Karst: Like I know? But, having said that, No. 1, if he doesn't love your kids, don't love him. Your kids come first, period. Of course, you have your own needs, but when push comes to shove, your kids will always be yours. He, on the other hand, may not. If he will add to your life, and help make things easier, then he's a keeper. Conversely, if he's going to create more work or stress in your already overworked frantic life, lose him. You can start this new homework assignment: To smile and talk to five new men a week. Hopefully out of sweatpants (as I am sitting here in my sweatpants). To tell you how to do it, doesn't mean I'm doing it. It's a good reminder for me, though. It also helps to not give men the evil eye every time you look at them. It doesn't lend to men approaching you, if you're looking at them like you want to chop them up. Don't take me too literally.

Moderator: Why is it so important that single mothers extend themselves into their communities?

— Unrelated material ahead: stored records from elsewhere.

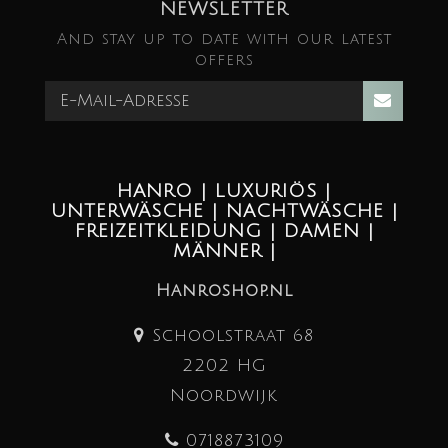
NEWSLETTER
And stay up to date with our latest
offers
HANRO | LUXURIÖS |
UNTERWÄSCHE | NACHTWÄSCHE |
FREIZEITKLEIDUNG | DAMEN |
MÄNNER |
Hanroshop.nl
Schoolstraat 68
2202 HG
Noordwijk
0718873109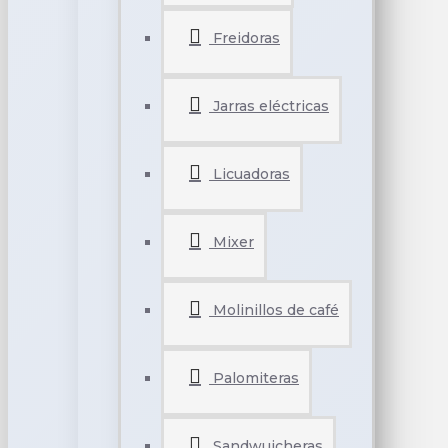
Freidoras
Jarras eléctricas
Licuadoras
Mixer
Molinillos de café
Palomiteras
Sandwuicheras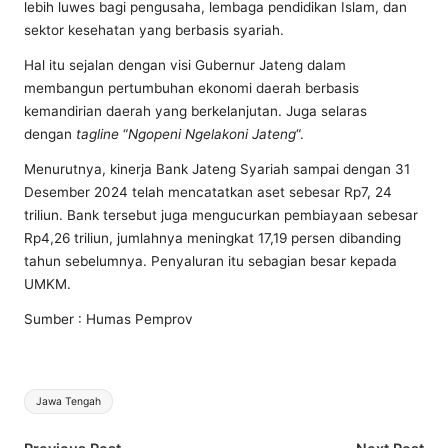
lebih luwes bagi pengusaha, lembaga pendidikan Islam, dan
sektor kesehatan yang berbasis syariah.
Hal itu sejalan dengan visi Gubernur Jateng dalam
membangun pertumbuhan ekonomi daerah berbasis
kemandirian daerah yang berkelanjutan. Juga selaras
dengan
tagline
“
Ngopeni Ngelakoni Jateng
“.
Menurutnya, kinerja Bank Jateng Syariah sampai dengan 31
Desember 2024 telah mencatatkan aset sebesar Rp7, 24
triliun. Bank tersebut juga mengucurkan pembiayaan sebesar
Rp4,26 triliun, jumlahnya meningkat 17,19 persen dibanding
tahun sebelumnya. Penyaluran itu sebagian besar kepada
UMKM.
Sumber : Humas Pemprov
Tags:
Jawa Tengah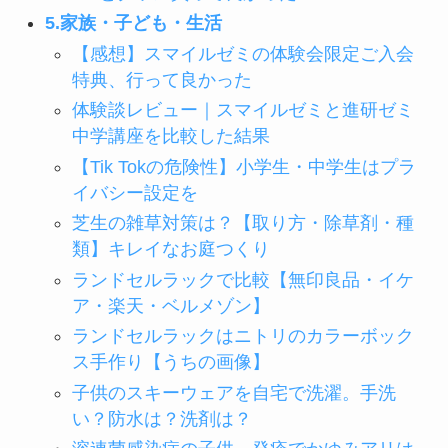
5.家族・子ども・生活
【感想】スマイルゼミの体験会限定ご入会
特典、行って良かった
体験談レビュー｜スマイルゼミと進研ゼミ
中学講座を比較した結果
【Tik Tokの危険性】小学生・中学生はプラ
イバシー設定を
芝生の雑草対策は？【取り方・除草剤・種
類】キレイなお庭つくり
ランドセルラックで比較【無印良品・イケ
ア・楽天・ベルメゾン】
ランドセルラックはニトリのカラーボック
ス手作り【うちの画像】
子供のスキーウェアを自宅で洗濯。手洗
い？防水は？洗剤は？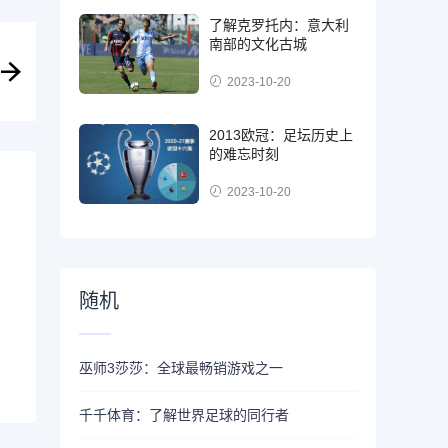
了解克罗托内：意大利
南部的文化古城
2023-10-20
2013欧冠：足坛历史上
的难忘时刻
2023-10-20
随机
巫师3莎莎：全球最畅销游戏之一
千千体育：了解世界足球的同行者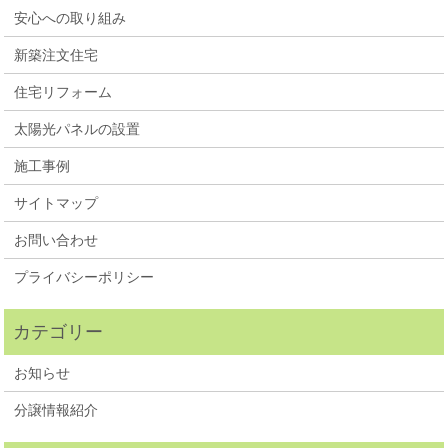
安心への取り組み
新築注文住宅
住宅リフォーム
太陽光パネルの設置
施工事例
サイトマップ
お問い合わせ
プライバシーポリシー
お知らせ
分譲情報紹介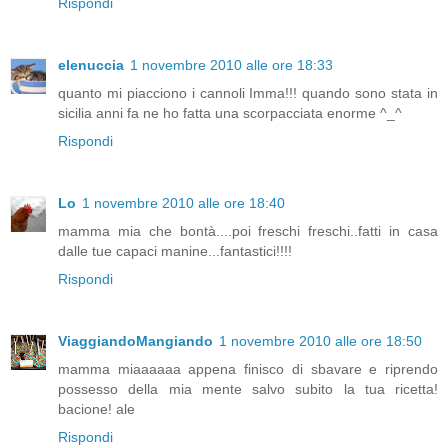
Rispondi
elenuccia
1 novembre 2010 alle ore 18:33
quanto mi piacciono i cannoli Imma!!! quando sono stata in
sicilia anni fa ne ho fatta una scorpacciata enorme ^_^
Rispondi
Lo
1 novembre 2010 alle ore 18:40
mamma mia che bontà....poi freschi freschi..fatti in casa
dalle tue capaci manine...fantastici!!!!
Rispondi
ViaggiandoMangiando
1 novembre 2010 alle ore 18:50
mamma miaaaaaa appena finisco di sbavare e riprendo
possesso della mia mente salvo subito la tua ricetta!
bacione! ale
Rispondi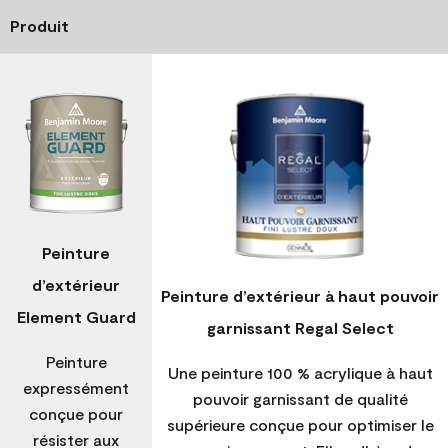
Produit
Peinture
d’extérieur
Peinture d’extérieur à haut pouvoir
Element Guard
garnissant Regal Select
Peinture
Une peinture 100 % acrylique à haut
expressément
pouvoir garnissant de qualité
conçue pour
supérieure conçue pour optimiser le
résister aux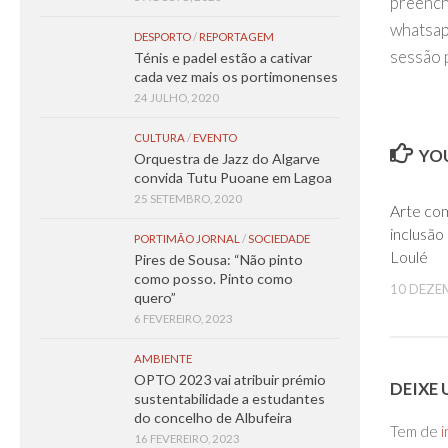
preenc
whatsap
DESPORTO
/
REPORTAGEM
sessão 
Ténis e padel estão a cativar
cada vez mais os portimonenses
24 JULHO, 2020
CULTURA
/
EVENTO
YOU
Orquestra de Jazz do Algarve
convida Tutu Puoane em Lagoa
25 SETEMBRO, 2020
Arte co
inclusão
PORTIMÃO JORNAL
/
SOCIEDADE
Loulé
Pires de Sousa: “Não pinto
como posso. Pinto como
10 DEZE
quero”
6 FEVEREIRO, 2023
AMBIENTE
OPTO 2023 vai atribuir prémio
DEIXE
sustentabilidade a estudantes
do concelho de Albufeira
Tem de
i
16 FEVEREIRO, 2023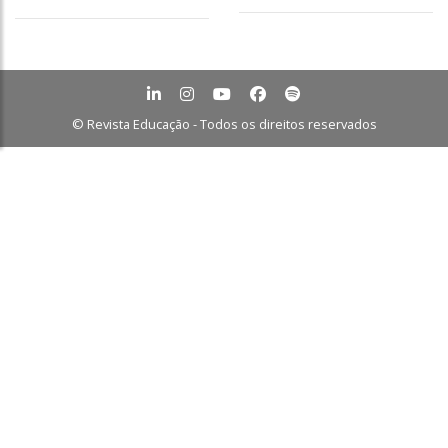
© Revista Educação - Todos os direitos reservados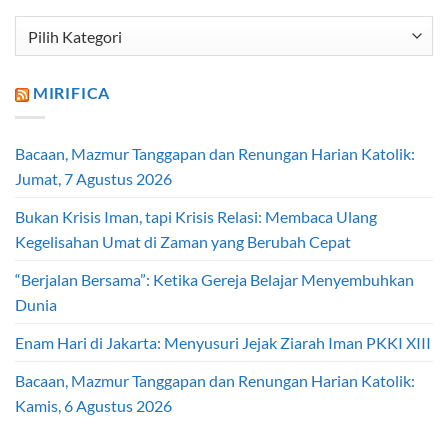
Kategori
Artikel
MIRIFICA
Bacaan, Mazmur Tanggapan dan Renungan Harian Katolik:
Jumat, 7 Agustus 2026
Bukan Krisis Iman, tapi Krisis Relasi: Membaca Ulang
Kegelisahan Umat di Zaman yang Berubah Cepat
“Berjalan Bersama”: Ketika Gereja Belajar Menyembuhkan
Dunia
Enam Hari di Jakarta: Menyusuri Jejak Ziarah Iman PKKI XIII
Bacaan, Mazmur Tanggapan dan Renungan Harian Katolik:
Kamis, 6 Agustus 2026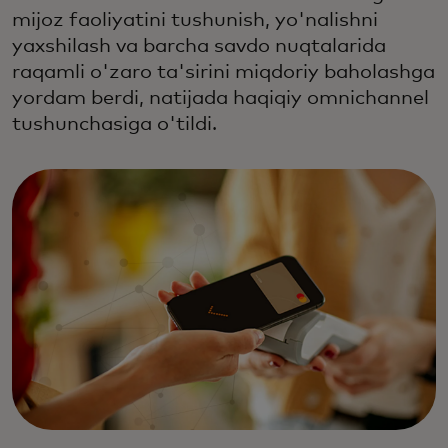
mijoz faoliyatini tushunish, yo'nalishni
yaxshilash va barcha savdo nuqtalarida
raqamli o'zaro ta'sirini miqdoriy baholashga
yordam berdi, natijada haqiqiy omnichannel
tushunchasiga o'tildi.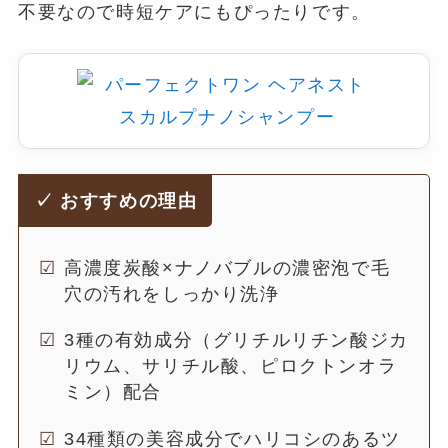
不要なので時短ケアにもぴったりです。
✓ おすすめの理由
高濃度炭酸×ナノバブルの濃密泡で毛
穴の汚れをしっかり洗浄
3種の有効成分（グリチルリチン酸ジカ
リウム、サリチル酸、ピロクトンオラ
ミン）配合
34種類の美容成分でハリコシのあるツ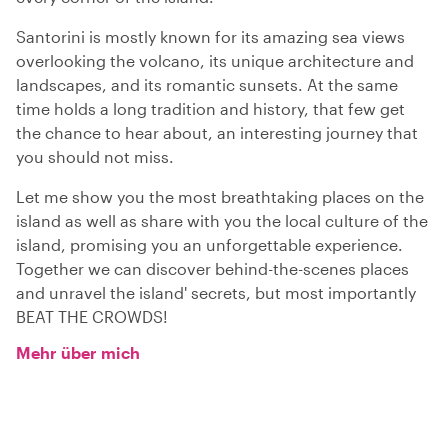
Santorini is mostly known for its amazing sea views
overlooking the volcano, its unique architecture and
landscapes, and its romantic sunsets. At the same
time holds a long tradition and history, that few get
the chance to hear about, an interesting journey that
you should not miss.
Let me show you the most breathtaking places on the
island as well as share with you the local culture of the
island, promising you an unforgettable experience.
Together we can discover behind-the-scenes places
and unravel the island' secrets, but most importantly
BEAT THE CROWDS!
Mehr über mich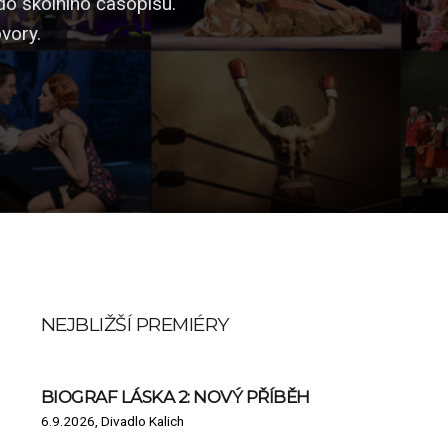
do školního časopisu.
vory.
NEJBLIŽŠÍ PREMIÉRY
BIOGRAF LÁSKA 2: NOVÝ PŘÍBĚH
6.9.2026, Divadlo Kalich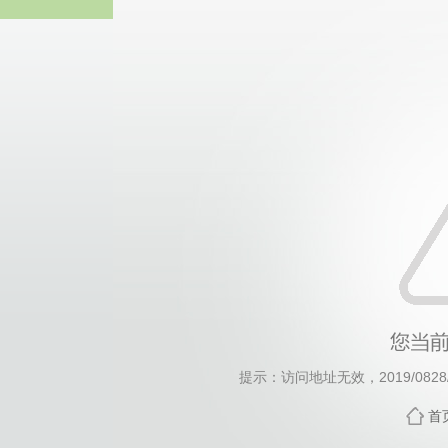
威廉希尔·will
提示：访问地址无效，2019/0828/c5
首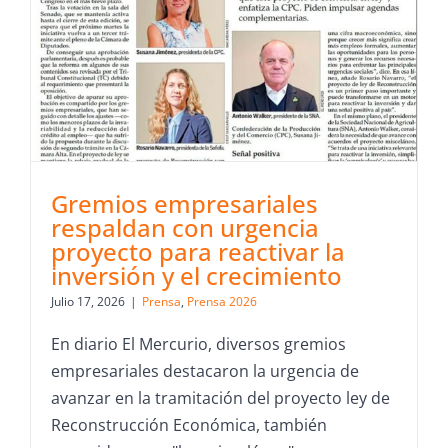
Gremios empresariales
respaldan con urgencia
proyecto para reactivar la
inversión y el crecimiento
Julio 17, 2026
|
Prensa
,
Prensa 2026
En diario El Mercurio, diversos gremios
empresariales destacaron la urgencia de
avanzar en la tramitación del proyecto ley de
Reconstrucción Económica, también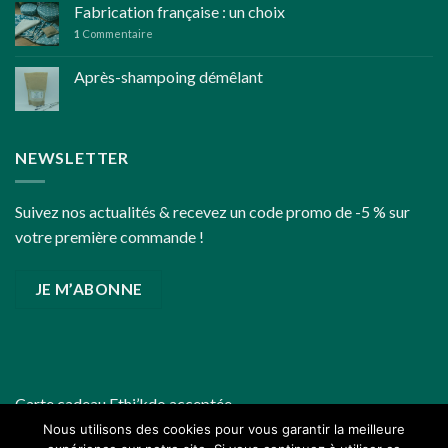
pour
Fabrication française : un choix
des
1
Commentaire
fêtes
de
Après-shampoing démêlant
fin
d’année
un
peu
plus
NEWSLETTER
écoresponsables
Suivez nos actualités & recevez un code promo de -5 % sur
votre première commande !
JE M’ABONNE
Carte cadeau
Ethi’kdo
acceptée
Nous utilisons des cookies pour vous garantir la meilleure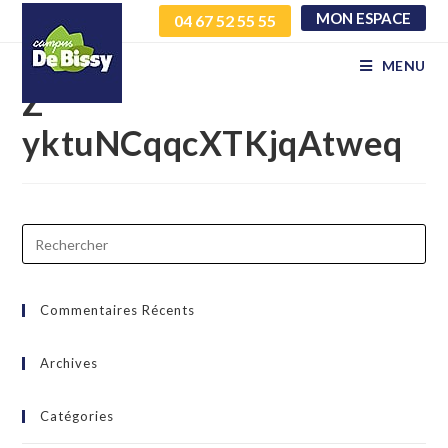
MON ESPACE
04 67 52 55 55
SxeRBQyXgzPatmtkWYp
MENU
Z
yktuNCqqcXTKjqAtweq
Commentaires Récents
Archives
Catégories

Karst: Because isolation and loneliness are the No. 1 reported painful aspects of being a single mother. I just recently came back from Bali. I took myself after 10 years on a major adventure, and I saw how the people lived there, where it's ten or 15 people in one home, and the women are taking care of the children together, while they're plowing the fields, cleaning the home, and they're happy and joyful. And though they don't have a lot of material possessions, they could never relate to the kind of loneliness that we as mothers in America feel. As most of us live alone in our own houses or apartments. With that in mind, we need to create, however we can do that, the feeling of tribe again. For some, it's meeting other mothers at the park. Unfortunately, for most single mothers, they're working during the day. Maybe the park can happen on Saturday. But many single mothers work all day and then come home to just the children, and it's extremely lonely. I think the solution to so many of the problems facing single mothers are for them to live together. But, unfortunately, our society just doesn't do that very much but it would solve the financial aspects, the loneliness. The moms can trade different nights taking care of kids, so the other ones can get out. It could also provide a sense of family and of siblings, that children may be alone sometimes.